(Data excerpts)
=====

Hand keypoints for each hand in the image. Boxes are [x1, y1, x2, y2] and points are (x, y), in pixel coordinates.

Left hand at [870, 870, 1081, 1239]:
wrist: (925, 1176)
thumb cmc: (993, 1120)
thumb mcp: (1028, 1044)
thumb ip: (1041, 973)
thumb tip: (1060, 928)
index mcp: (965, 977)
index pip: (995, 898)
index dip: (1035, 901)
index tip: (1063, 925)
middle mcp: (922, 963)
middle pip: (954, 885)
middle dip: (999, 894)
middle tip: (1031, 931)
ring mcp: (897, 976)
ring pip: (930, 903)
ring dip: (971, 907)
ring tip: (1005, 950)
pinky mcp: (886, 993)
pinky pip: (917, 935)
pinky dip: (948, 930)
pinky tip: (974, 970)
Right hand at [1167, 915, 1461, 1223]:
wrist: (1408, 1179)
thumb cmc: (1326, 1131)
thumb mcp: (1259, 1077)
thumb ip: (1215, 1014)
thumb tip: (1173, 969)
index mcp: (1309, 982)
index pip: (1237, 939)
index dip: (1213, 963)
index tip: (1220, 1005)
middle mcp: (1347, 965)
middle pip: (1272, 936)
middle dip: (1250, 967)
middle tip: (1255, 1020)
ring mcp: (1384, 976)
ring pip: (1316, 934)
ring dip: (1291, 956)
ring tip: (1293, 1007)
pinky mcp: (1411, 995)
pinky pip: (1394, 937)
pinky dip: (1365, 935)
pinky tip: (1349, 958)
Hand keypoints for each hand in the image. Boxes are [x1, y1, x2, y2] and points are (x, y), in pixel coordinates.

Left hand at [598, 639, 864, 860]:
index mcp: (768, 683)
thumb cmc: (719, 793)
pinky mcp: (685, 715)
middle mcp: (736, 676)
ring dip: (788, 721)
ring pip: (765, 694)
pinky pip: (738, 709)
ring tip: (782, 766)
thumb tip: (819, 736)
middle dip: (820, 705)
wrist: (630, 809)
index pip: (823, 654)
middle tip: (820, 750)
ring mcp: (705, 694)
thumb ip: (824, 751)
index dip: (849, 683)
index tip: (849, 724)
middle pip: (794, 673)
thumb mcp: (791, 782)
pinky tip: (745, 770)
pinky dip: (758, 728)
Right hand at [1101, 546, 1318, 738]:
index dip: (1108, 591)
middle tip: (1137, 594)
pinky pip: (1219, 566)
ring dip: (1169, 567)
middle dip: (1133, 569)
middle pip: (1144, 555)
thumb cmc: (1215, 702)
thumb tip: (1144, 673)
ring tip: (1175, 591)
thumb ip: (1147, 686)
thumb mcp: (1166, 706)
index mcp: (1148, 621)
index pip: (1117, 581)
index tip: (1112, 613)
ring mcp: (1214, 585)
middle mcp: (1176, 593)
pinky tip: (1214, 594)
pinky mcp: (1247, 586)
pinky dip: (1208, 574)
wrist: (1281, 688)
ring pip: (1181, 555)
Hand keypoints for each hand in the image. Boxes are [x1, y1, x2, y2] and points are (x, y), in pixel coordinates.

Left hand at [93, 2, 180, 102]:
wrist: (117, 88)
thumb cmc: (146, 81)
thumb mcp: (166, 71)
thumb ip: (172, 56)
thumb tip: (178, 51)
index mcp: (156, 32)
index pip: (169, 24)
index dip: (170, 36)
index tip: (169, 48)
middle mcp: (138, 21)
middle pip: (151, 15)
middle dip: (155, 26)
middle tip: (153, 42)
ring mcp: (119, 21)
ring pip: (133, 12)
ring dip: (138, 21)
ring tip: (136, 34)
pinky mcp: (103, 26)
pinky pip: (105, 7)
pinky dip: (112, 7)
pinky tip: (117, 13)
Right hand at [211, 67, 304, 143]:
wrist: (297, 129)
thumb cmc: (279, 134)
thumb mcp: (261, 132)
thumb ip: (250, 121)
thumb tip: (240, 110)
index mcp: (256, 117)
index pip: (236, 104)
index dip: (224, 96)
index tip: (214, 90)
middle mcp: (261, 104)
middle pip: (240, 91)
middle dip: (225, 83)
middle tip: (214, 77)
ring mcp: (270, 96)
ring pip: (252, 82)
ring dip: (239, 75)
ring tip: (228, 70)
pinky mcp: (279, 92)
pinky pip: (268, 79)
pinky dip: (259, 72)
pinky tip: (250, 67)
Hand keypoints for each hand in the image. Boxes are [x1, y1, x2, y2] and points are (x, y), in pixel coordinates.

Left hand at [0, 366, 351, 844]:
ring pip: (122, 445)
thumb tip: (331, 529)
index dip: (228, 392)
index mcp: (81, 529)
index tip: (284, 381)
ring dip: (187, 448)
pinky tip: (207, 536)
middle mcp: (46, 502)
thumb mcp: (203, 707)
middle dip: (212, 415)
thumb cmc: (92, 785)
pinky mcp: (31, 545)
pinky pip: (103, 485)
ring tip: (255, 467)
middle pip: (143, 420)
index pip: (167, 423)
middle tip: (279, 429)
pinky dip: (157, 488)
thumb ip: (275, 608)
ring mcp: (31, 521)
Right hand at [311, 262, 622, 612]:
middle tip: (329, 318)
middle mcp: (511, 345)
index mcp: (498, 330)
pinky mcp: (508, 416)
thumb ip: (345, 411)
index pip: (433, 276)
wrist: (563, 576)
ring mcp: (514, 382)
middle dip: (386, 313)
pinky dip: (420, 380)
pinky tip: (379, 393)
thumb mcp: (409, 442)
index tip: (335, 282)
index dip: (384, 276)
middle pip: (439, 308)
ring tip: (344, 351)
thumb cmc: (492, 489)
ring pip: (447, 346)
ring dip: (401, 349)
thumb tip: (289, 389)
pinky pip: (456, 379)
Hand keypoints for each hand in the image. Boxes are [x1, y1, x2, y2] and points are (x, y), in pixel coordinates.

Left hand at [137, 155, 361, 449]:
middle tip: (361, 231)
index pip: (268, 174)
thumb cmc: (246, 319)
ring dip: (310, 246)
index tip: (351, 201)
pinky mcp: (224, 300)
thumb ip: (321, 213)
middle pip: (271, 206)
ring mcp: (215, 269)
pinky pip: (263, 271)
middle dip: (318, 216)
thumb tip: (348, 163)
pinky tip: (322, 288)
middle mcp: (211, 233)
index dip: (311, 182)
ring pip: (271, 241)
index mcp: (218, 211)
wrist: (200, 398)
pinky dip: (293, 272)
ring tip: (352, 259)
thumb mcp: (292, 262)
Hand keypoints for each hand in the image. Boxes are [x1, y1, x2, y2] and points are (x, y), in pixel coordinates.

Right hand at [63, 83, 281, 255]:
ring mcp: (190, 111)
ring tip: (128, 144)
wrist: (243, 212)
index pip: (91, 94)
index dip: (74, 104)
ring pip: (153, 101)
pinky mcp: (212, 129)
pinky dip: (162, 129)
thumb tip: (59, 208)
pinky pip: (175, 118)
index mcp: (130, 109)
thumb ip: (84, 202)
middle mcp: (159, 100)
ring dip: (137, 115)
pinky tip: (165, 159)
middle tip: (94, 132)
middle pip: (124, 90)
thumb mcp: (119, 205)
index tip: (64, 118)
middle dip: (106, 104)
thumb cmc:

=====

## What the task asks
Transcribe each entry. Leave nothing out.

## Answer space
Hand keypoints for each hand in the image. Boxes are [x1, y1, x2, y2] and points are (x, y), in pixel coordinates.

Left hand at [870, 870, 1081, 1239]:
wrist: (925, 1176)
thumb cmc: (993, 1120)
thumb mcp: (1028, 1044)
thumb ip: (1041, 973)
thumb tip: (1060, 928)
index mcp: (965, 977)
index pip: (995, 898)
index dip: (1035, 901)
index tip: (1063, 925)
middle mcp: (922, 963)
middle pip: (954, 885)
middle dip: (999, 894)
middle tip: (1031, 931)
ring mcp: (897, 976)
ring pip: (930, 903)
ring dip: (971, 907)
ring tip: (1005, 950)
pinky mcp: (886, 993)
pinky pip: (917, 935)
pinky dip: (948, 930)
pinky tip: (974, 970)
Right hand at [1167, 915, 1461, 1223]:
wrist: (1408, 1179)
thumb cmc: (1326, 1131)
thumb mcp: (1259, 1077)
thumb ip: (1215, 1014)
thumb tip: (1173, 969)
index mcp: (1309, 982)
index pip: (1237, 939)
index dip: (1213, 963)
index tip: (1220, 1005)
middle mcp: (1347, 965)
middle pip: (1272, 936)
middle dip: (1250, 967)
middle tip: (1255, 1020)
ring mcp: (1384, 976)
ring pip: (1316, 934)
ring dip: (1291, 956)
ring tip: (1293, 1007)
pinky mcp: (1411, 995)
pinky pip: (1394, 937)
pinky dip: (1365, 935)
pinky tip: (1349, 958)
Hand keypoints for each hand in the image. Boxes are [x1, y1, x2, y2] and points are (x, y), in pixel coordinates.

Left hand at [598, 639, 864, 860]:
index mcp: (768, 683)
thumb cmc: (719, 793)
pinky mcp: (685, 715)
middle mcp: (736, 676)
ring dip: (788, 721)
ring pip: (765, 694)
pinky pip: (738, 709)
ring tip: (782, 766)
thumb tip: (819, 736)
middle dip: (820, 705)
wrist: (630, 809)
index pip: (823, 654)
middle tip: (820, 750)
ring mcp: (705, 694)
thumb ip: (824, 751)
index dip: (849, 683)
index tip: (849, 724)
middle pip: (794, 673)
thumb mcp: (791, 782)
pinky tip: (745, 770)
pinky dip: (758, 728)
Right hand at [1101, 546, 1318, 738]:
index dip: (1108, 591)
middle tip: (1137, 594)
pinky pip: (1219, 566)
ring dip: (1169, 567)
middle dip: (1133, 569)
middle pip: (1144, 555)
thumb cmc: (1215, 702)
thumb tip: (1144, 673)
ring tip: (1175, 591)
thumb ip: (1147, 686)
thumb mcp: (1166, 706)
index mcp: (1148, 621)
index pip: (1117, 581)
index tip: (1112, 613)
ring mcp: (1214, 585)
middle mcp: (1176, 593)
pinky tip: (1214, 594)
pinky mcp: (1247, 586)
pinky dip: (1208, 574)
wrist: (1281, 688)
ring pip: (1181, 555)
Hand keypoints for each hand in the image. Boxes are [x1, y1, x2, y2] and points are (x, y), in pixel coordinates.

Left hand at [93, 2, 180, 102]:
wrist: (117, 88)
thumb cmc: (146, 81)
thumb mcp: (166, 71)
thumb ip: (172, 56)
thumb tip: (178, 51)
index mcp: (156, 32)
index pip: (169, 24)
index dip: (170, 36)
index tip: (169, 48)
middle mcp: (138, 21)
middle pip: (151, 15)
middle dip: (155, 26)
middle tip: (153, 42)
ring mcp: (119, 21)
ring pip: (133, 12)
ring dip: (138, 21)
ring tip: (136, 34)
pinky mcp: (103, 26)
pinky pip: (105, 7)
pinky dip: (112, 7)
pinky tip: (117, 13)
Right hand at [211, 67, 304, 143]:
wrist: (297, 129)
thumb cmc: (279, 134)
thumb mcp: (261, 132)
thumb ip: (250, 121)
thumb tip: (240, 110)
index mcp: (256, 117)
index pip: (236, 104)
index dip: (224, 96)
index tip: (214, 90)
middle mcp: (261, 104)
middle pip: (240, 91)
middle dip: (225, 83)
middle tip: (214, 77)
ring mcp: (270, 96)
ring pip: (252, 82)
ring dip: (239, 75)
ring tip: (228, 70)
pinky mcp: (279, 92)
pinky pip: (268, 79)
pinky dip: (259, 72)
pinky tip: (250, 67)
Hand keypoints for each hand in the image. Boxes are [x1, y1, x2, y2] and points are (x, y), in pixel coordinates.

Left hand at [0, 366, 351, 844]:
ring pip: (122, 445)
thumb tip: (331, 529)
index dip: (228, 392)
index mcp: (81, 529)
index tip: (284, 381)
ring dip: (187, 448)
pinky tip: (207, 536)
middle mcp: (46, 502)
thumb mcp: (203, 707)
middle dip: (212, 415)
thumb cmc: (92, 785)
pinky mcp: (31, 545)
pinky pip: (103, 485)
ring tip: (255, 467)
middle pip: (143, 420)
index pip: (167, 423)
middle tip: (279, 429)
pinky dip: (157, 488)
thumb ip: (275, 608)
ring mcp: (31, 521)
Right hand at [311, 262, 622, 612]:
middle tip: (329, 318)
middle mcp: (511, 345)
index mcp: (498, 330)
pinky mcp: (508, 416)
thumb ip: (345, 411)
index pip: (433, 276)
wrist: (563, 576)
ring mcp: (514, 382)
middle dip: (386, 313)
pinky dip: (420, 380)
pinky tip: (379, 393)
thumb mcp: (409, 442)
index tip: (335, 282)
index dip: (384, 276)
middle pip: (439, 308)
ring tip: (344, 351)
thumb cmc: (492, 489)
ring pip: (447, 346)
ring dip: (401, 349)
thumb tip: (289, 389)
pinky pip: (456, 379)
Hand keypoints for each hand in the image. Boxes are [x1, y1, x2, y2] and points are (x, y), in pixel coordinates.

Left hand at [137, 155, 361, 449]:
middle tip: (361, 231)
index pip: (268, 174)
thumb cmc: (246, 319)
ring dip: (310, 246)
index tip: (351, 201)
pinky mcp: (224, 300)
thumb ip: (321, 213)
middle pip: (271, 206)
ring mcp: (215, 269)
pinky pip: (263, 271)
middle dip: (318, 216)
thumb tip: (348, 163)
pinky tip: (322, 288)
middle mcp: (211, 233)
index dip: (311, 182)
ring pip: (271, 241)
index mcp: (218, 211)
wrist: (200, 398)
pinky dip: (293, 272)
ring tip: (352, 259)
thumb mcp: (292, 262)
Hand keypoints for each hand in the image. Boxes are [x1, y1, x2, y2] and points are (x, y), in pixel coordinates.

Right hand at [63, 83, 281, 255]:
ring mcp: (190, 111)
ring tip: (128, 144)
wrist: (243, 212)
index pip: (91, 94)
index dip: (74, 104)
ring pip: (153, 101)
pinky mcp: (212, 129)
pinky dip: (162, 129)
thumb tip: (59, 208)
pinky pip: (175, 118)
index mcp: (130, 109)
thumb ip: (84, 202)
middle mcp: (159, 100)
ring dip: (137, 115)
pinky tip: (165, 159)
middle tip: (94, 132)
middle pip: (124, 90)
thumb mcp: (119, 205)
index tip: (64, 118)
middle dip: (106, 104)
thumb cmc:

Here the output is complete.